ADDIS ABABA (Reuters) - The head of the Africa Centres for Disease Control and Prevention on Thursday rejected an assertion by Tanzania’s president that coronavirus tests it supplied are faulty.
Tanzania’s government spokesman said a team was conducting investigations on the laboratory that conducted the tests, and the outcome will be made public once complete. The World Health Organization expressed confidence in the tests.
On Sunday, Tanzanian President John Magufuli said the imported test kits were faulty after they had returned positive results on a goat and a pawpaw - among several non-human samples submitted for testing, with technicians left deliberately unaware of their origins.

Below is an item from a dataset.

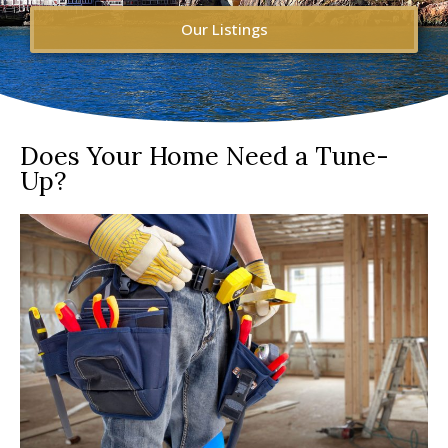
Our Listings
Does Your Home Need a Tune-
Up?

The next day, the head of the national health laboratory in charge of testing was suspended. The president did not say why the authorities had been initially suspicious of the tests.

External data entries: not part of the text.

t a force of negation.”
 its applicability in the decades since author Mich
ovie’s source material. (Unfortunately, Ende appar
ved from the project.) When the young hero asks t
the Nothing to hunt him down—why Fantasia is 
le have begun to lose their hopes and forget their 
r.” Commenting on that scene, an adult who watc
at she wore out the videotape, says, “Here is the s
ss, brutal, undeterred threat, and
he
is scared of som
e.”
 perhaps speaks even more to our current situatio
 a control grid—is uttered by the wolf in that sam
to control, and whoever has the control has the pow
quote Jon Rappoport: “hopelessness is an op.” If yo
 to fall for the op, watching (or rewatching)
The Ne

“The tests that Tanzania is using, we know they are working very well,” John Nkengasong told journalists.
The Africa CDC, along with the Jack Ma Foundation, a charity founded by the Chinese billionaire, supplied the tests, Nkengasong said.
Ma, founder of Alibaba Group, has donated thousands of tests kits, masks and protective gear to African nations and the equipment is being used across the continent. No other countries have made public complaints about the tests.
“We are very instrumental in training, providing training to nearly all countries and providing them with test kits. We’ve also in the last couple of weeks and months distributed tests from the Jack Ma Foundation that have been validated and proven to be very, very reliable,” Nkengasong said.
Hassan Abbas, Tanzania’s chief government spokesman, said the government had formed a team of experts to examine the lab that conducted the tests, and it would give the outcome of the results once completed.
“What the president said was based on initial tests run by using animals ... to test the veracity of the test results,” Abbas said.
“Our worry was based on empirical findings. Once the team finalises its work we will know the gravity of the lapses in the machines.”
Tanzania, where places of worship remain open, has at least 480 confirmed cases and 18 deaths, the fourth highest case load in Eastern Africa. But the data is from Sunday, the most recent day the government released figures.
Almost all other African nations release daily reports on the latest tallies on infections, fatalities and recoveries. Tanzania’s lag has prompted criticism from the country’s opposition that the government is being secretive.
Asked about Tanzania’s questioning of the tests, WHO Africa head Matshidiso Moeti said on a teleconference with the media: “We are convinced that the tests that have been provided ... both through procurement through WHO and those that came through Jack Ma donations, were not contaminated with the virus.”
Africa’s testing capacity has expanded sharply but it has still carried out only around 685 tests per million people, according to a Reuters tally of figures from the Africa CDC. By comparison, Europe has carried out nearly 17 million tests, or just under 23,000 per million.